Odası başka katta olmakla birlikte İstemihan Talay da arada bir içeri giriyor.

Bir başka deyişle, Hüsamettin Özkan'ın Başbakanlık'taki eski makam odasındaki kompozisyon, Hoşdere Caddesi'ndeki YTP merkezinin üçüncü katındaki yeni odasında da aynen karşınıza çıkıyor.

Gelip giden trafiği, telefon yoğunluğu da pek değişmiş sayılmaz. Konuklara masadaki tabaktan Aydın inciri ikram ediliyor.

Ama arada şu önemli fark var:

Duvarda, Ecevit'in fotoğrafları asılı değil.

Aslında yeni makam odasının duvarında hiçbir fotoğraf ya da tablo asılı değil. Duvarlar herkese tarafsız bir çizgide duruyor.

Gelgelelim, çalışma masasının hemen arkasındaki iki dar pencereden arkadaki apartman ve yüksek binaların silûeti ve biraz da Ankara'nın çanakta kalan bölümünün manzarası gözüküyor.

Ama, Özkan'ın Oran'daki evinde, Ecevit'in fotoğrafları hálá duvarları süslemeye devam ediyor.

İşin bu kısmı galiba buruk bir öykü.

Dili, yumruğundan beter

TBMM Kampusu'nde polis tokatlamasıyla ünlenen MHP Ordu Milletvekili Cemal Enginyurt, fındık taban fiyatı açıklanmadığı takdirde, Başbakanlık önünde açlık grevi dahil protesto eylemi gerçekleştireceğini duyurduğu açıklamada ‘‘Evlere şenlik’’ yanlışlar yaptı.

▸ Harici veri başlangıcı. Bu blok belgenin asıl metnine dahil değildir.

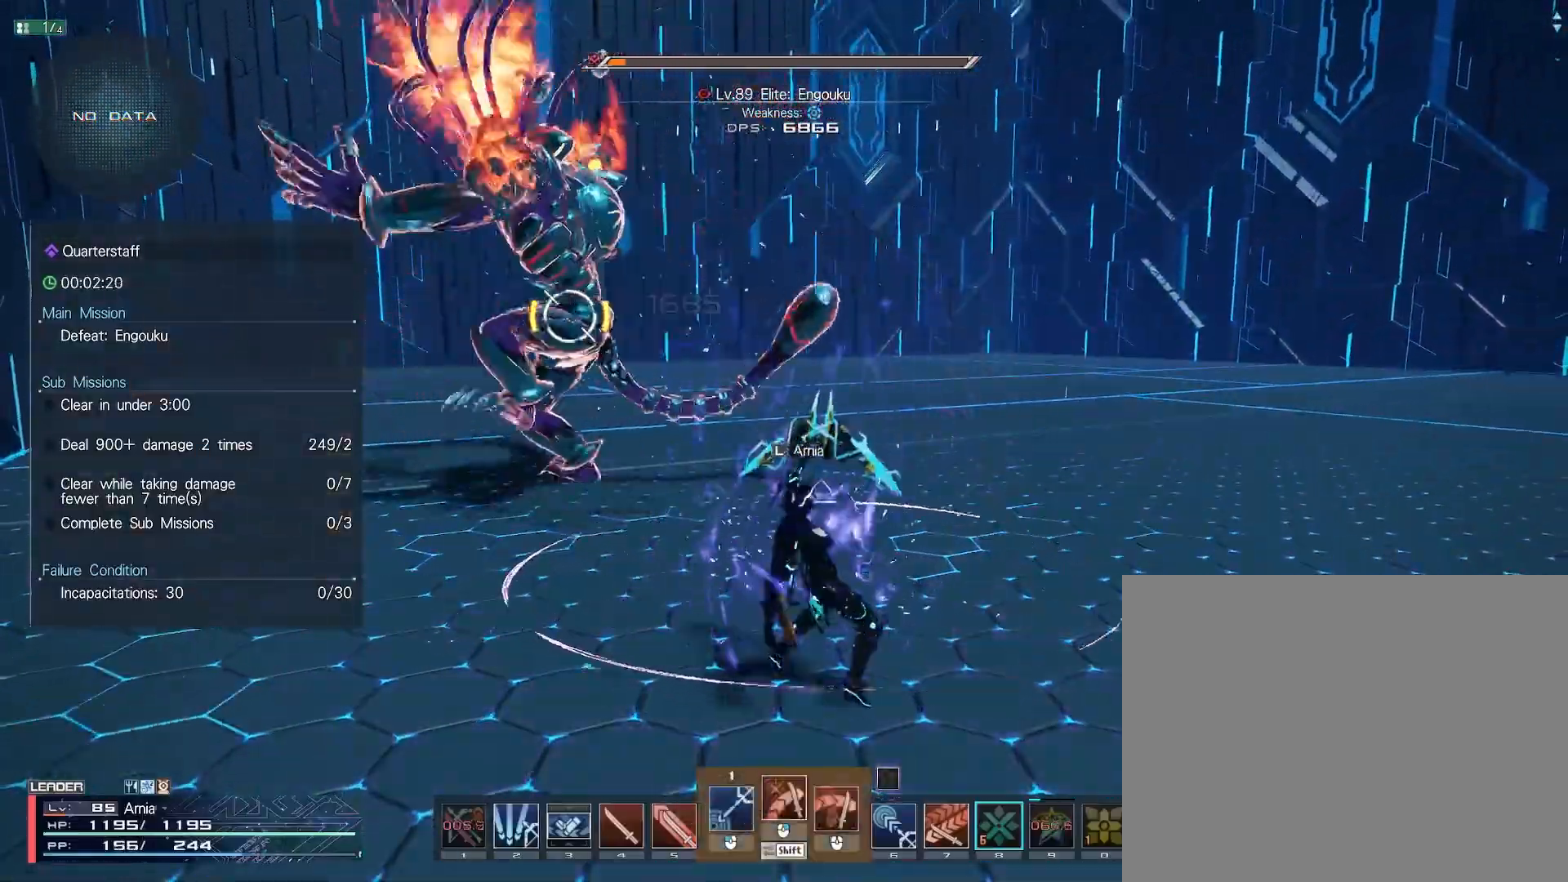
{"keys": ["d", "s"], "mouse": [], "events": [[50, "mouse_left", "down"], [117, "mouse_left", "up"], [217, "mouse_left", "down"], [283, "shift", "up"], [283, "w", "up"], [317, "mouse_left", "up"], [400, "a", "down"], [433, "s", "down"], [483, "a", "up"], [483, "d", "down"]]}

Enginyurt, baştan aşağı imla ve maddi hatalarla dolu yazılı açıklamasına da 12.09.2002 yerine 12.10.2002 tarihini attı. ‘‘19 Eylül Pazartesi’’ gününe kadar fındık taban fiyatının açıklanmasını isteyen Enginyurt, ‘‘17 Eylül Salı’’ günü eylem yapacağını bildirdi. Oysa Enginyurt'un açıklamasında ‘‘19 Eylül Perşembe’’ demesi gerekiyordu.

Enginyurt, Devlet Bakanı Masum Türker'den de ‘‘Mahsun Türkel’’ diye söz ederken, ‘‘Bu kadar da olamaz’’ dedirtti.

Enginyurt metinde, ‘‘trilyon’’ kelimesini de, ‘‘tirilyon’’ biçiminde yazdı.

Bu gidişle, Enginyurt'un en kısa zamanda MHP parti okulunda Türkçe ve imla kurslarına kaydolması gerekiyor.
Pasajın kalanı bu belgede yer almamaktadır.